ФРАГМЕНТ ТЕКСТА:
Но автору эпитетов не жалко, как вообще не жалко слов. В романе не упущена ни единая возможность внести уточняющий штрих в общую картину. Толстой виртуозно чередовал широкие мазки с мелкими, и именно мелкие — создают лицо романа, его уникальность, его принципиальную неповторимость. Конечно же, это не фреска, и если уж придерживаться сравнений из одного ряда, «Война и мир» — скорее мозаика, в которой каждый камушек и блестящ сам по себе, и включен в блеск целостной композиции.
Так, обилие красивых мужчин создает эффект войны как праздника — это впечатление присутствует в романе даже при описании самых кровавых схваток. Толстовское Бородино стилистически соотносится с возвышенным юбилейным стихотворением Лермонтова, которое Толстой называл «зерном» своего романа, и на это имеются прямые указания: «Кто, сняв кивер, старательно распускал и опять собирал сборки; кто сухой глиной, распорошив ее в ладонях, начищал штык…» Конечно, это лермонтовское «Бородино»: «Кто кивер чистил весь избитый, Кто штык точил, ворча сердито…»
Все эти красивые адъютанты, полковники и ротмистры в нарядных мундирах выходят воевать, как на парад где-нибудь на Царицыном Лугу. И потому, кстати, так разительно-чужеродно выглядит на поле битвы некрасивый Пьер.
Но впоследствии, когда Толстой разворачивает свои историко-философские отступления об ужасах войны, тот же самый штрих дает прямо противоположный эффект: война — это, может быть, и красиво, но война убивает красивых людей и тем уничтожает красоту мира. Так амбивалентно срабатывает выразительная деталь.
Толстовская мелкая деталь почти всегда выглядит убедительнее и красочнее его же подробного описания. Например, размышления Пьера Безухова о Платоне Каратаеве во многом сведены на нет промелькнувшим практически без пояснений замечанием об этом герое: «Часто он говорил совершенно противоположное тому, что он говорил прежде, но и то и другое было справедливо».
Именно эта необязательность присутствия смысла, которое в виде прямого следствия оборачивается как раз присутствием смысла во всем — и приводит потом Пьера к умозаключению, что в Каратаеве Бог более велик, чем в сложных построениях масонов.
Божественная бессмыслица — важнейший элемент книги. Она возникает в виде небольших эпизодов и реплик, без которых можно было бы, кажется, вполне обойтись в историческом романе, — но бессмыслица неизменно появляется и, что весьма существенно, как правило, в моменты сильнейшего драматического напряжения.
Пьер произносит заведомую даже для самого себя (но не для автора!) чушь, указывая во время пожара Москвы на чужую девочку и патетично заявляя французам, что это его дочь, спасенная им из огня.
Кутузов обещает Растопчину не отдавать Москвы, хотя оба знают, что Москва уже отдана.
В период острейшей тоски по князю Андрею Наташа ошарашивает гувернанток: «Остров Мадагаскар, — проговорила она. — Ма-да-гас-кар, — повторила она отчетливо каждый слог и, не отвечая на вопросы… вышла из комнаты».

ИСХОДНЫЕ ДАННЫЕ:
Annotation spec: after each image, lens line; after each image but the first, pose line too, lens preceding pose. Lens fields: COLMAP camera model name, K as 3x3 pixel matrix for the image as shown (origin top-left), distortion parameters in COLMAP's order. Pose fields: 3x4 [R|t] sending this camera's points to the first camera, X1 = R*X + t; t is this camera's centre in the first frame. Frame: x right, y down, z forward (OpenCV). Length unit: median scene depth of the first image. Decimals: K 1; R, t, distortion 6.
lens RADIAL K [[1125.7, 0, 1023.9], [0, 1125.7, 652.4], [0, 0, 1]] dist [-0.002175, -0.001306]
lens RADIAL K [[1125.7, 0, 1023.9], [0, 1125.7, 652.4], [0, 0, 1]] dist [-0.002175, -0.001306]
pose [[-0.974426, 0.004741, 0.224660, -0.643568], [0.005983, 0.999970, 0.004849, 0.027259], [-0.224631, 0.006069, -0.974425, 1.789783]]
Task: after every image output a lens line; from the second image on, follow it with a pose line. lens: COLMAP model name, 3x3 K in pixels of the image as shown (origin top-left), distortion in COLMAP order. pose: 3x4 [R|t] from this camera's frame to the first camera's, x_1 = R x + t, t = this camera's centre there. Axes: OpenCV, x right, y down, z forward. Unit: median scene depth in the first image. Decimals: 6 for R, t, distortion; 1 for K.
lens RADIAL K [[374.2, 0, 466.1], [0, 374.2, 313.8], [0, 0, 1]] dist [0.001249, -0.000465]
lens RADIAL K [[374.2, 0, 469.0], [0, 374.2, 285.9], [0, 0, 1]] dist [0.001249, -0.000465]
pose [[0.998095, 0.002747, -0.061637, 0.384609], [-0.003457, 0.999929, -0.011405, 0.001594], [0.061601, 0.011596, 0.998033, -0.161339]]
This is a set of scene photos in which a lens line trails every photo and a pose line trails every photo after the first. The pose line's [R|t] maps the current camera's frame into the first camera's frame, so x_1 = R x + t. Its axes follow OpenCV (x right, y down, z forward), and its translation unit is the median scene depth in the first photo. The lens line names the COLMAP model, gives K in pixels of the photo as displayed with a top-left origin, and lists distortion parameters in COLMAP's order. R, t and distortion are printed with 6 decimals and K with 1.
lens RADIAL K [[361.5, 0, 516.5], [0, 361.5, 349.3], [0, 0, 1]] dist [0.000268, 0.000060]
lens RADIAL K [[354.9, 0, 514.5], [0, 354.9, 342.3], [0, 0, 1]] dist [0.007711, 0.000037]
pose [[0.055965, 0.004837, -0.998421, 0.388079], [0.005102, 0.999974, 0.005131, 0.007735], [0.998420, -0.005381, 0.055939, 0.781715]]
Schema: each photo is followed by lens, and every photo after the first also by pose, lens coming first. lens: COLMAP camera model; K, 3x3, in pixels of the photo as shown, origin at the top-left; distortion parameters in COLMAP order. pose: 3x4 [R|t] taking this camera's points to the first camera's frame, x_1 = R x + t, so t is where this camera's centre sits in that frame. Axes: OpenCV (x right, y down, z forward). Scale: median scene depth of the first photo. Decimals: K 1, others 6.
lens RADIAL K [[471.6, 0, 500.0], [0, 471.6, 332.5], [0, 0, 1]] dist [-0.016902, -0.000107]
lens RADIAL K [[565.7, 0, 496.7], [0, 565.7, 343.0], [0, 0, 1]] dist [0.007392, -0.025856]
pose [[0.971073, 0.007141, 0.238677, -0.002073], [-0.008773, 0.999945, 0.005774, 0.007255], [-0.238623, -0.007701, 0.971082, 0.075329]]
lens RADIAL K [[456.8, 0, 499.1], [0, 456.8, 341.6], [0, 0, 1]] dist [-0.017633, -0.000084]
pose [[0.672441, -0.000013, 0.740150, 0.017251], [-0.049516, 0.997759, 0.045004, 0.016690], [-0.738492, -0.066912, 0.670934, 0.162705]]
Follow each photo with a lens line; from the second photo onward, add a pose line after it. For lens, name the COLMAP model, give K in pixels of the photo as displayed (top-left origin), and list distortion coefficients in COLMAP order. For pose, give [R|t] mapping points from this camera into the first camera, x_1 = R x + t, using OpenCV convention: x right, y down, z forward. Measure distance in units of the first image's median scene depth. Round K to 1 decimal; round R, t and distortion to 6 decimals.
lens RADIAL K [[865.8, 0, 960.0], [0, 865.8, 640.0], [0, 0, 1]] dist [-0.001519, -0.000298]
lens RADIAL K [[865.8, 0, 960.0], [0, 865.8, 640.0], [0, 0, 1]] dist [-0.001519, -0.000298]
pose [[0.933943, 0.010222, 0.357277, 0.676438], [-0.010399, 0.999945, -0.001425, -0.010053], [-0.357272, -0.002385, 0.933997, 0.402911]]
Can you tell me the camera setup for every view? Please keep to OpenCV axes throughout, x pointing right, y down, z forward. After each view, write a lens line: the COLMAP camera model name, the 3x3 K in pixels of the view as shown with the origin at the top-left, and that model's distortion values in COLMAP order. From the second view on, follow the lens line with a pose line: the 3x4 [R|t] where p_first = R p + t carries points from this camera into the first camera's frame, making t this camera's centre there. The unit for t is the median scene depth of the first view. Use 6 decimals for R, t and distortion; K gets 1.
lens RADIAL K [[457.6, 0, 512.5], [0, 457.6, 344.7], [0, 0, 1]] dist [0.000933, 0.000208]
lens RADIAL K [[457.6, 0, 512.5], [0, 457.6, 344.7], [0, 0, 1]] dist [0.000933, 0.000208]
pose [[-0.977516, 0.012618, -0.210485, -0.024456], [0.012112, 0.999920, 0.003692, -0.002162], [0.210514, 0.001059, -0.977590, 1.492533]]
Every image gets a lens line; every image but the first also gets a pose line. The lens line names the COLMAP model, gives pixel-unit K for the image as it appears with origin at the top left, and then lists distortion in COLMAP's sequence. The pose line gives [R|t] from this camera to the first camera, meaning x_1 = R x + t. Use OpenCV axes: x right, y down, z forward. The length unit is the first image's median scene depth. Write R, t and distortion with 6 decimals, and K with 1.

ЗАДАНИЯ:
A: Обновите часть отрывка о «Войне и мире», начиная со слов «Именно эта необязательность» и заканчивая словами «им из огня.», заменив «масонов» на «философов».
B: Ответьте по отрывку о «Войне и мире» на три вопроса.
(i) Какое стихотворение Толстой называл «зерном» своего романа?
(ii) Что Кутузов обещает Растопчину?
(iii) Какое название Наташа повторяет, отчетливо выговаривая каждый слог?
Работайте только с отрывком, не привлекая материал.

ОТВЕТЫ К ЗАДАНИЯМ:
A:
Именно эта необязательность присутствия смысла, которое в виде прямого следствия оборачивается как раз присутствием смысла во всем — и приводит потом Пьера к умозаключению, что в Каратаеве Бог более велик, чем в сложных построениях философов.
Божественная бессмыслица — важнейший элемент книги. Она возникает в виде небольших эпизодов и реплик, без которых можно было бы, кажется, вполне обойтись в историческом романе, — но бессмыслица неизменно появляется и, что весьма существенно, как правило, в моменты сильнейшего драматического напряжения.
Пьер произносит заведомую даже для самого себя (но не для автора!) чушь, указывая во время пожара Москвы на чужую девочку и патетично заявляя французам, что это его дочь, спасенная им из огня.

B:
(i) Юбилейное стихотворение Лермонтова «Бородино».
(ii) Не отдавать Москвы.
(iii) «Мадагаскар».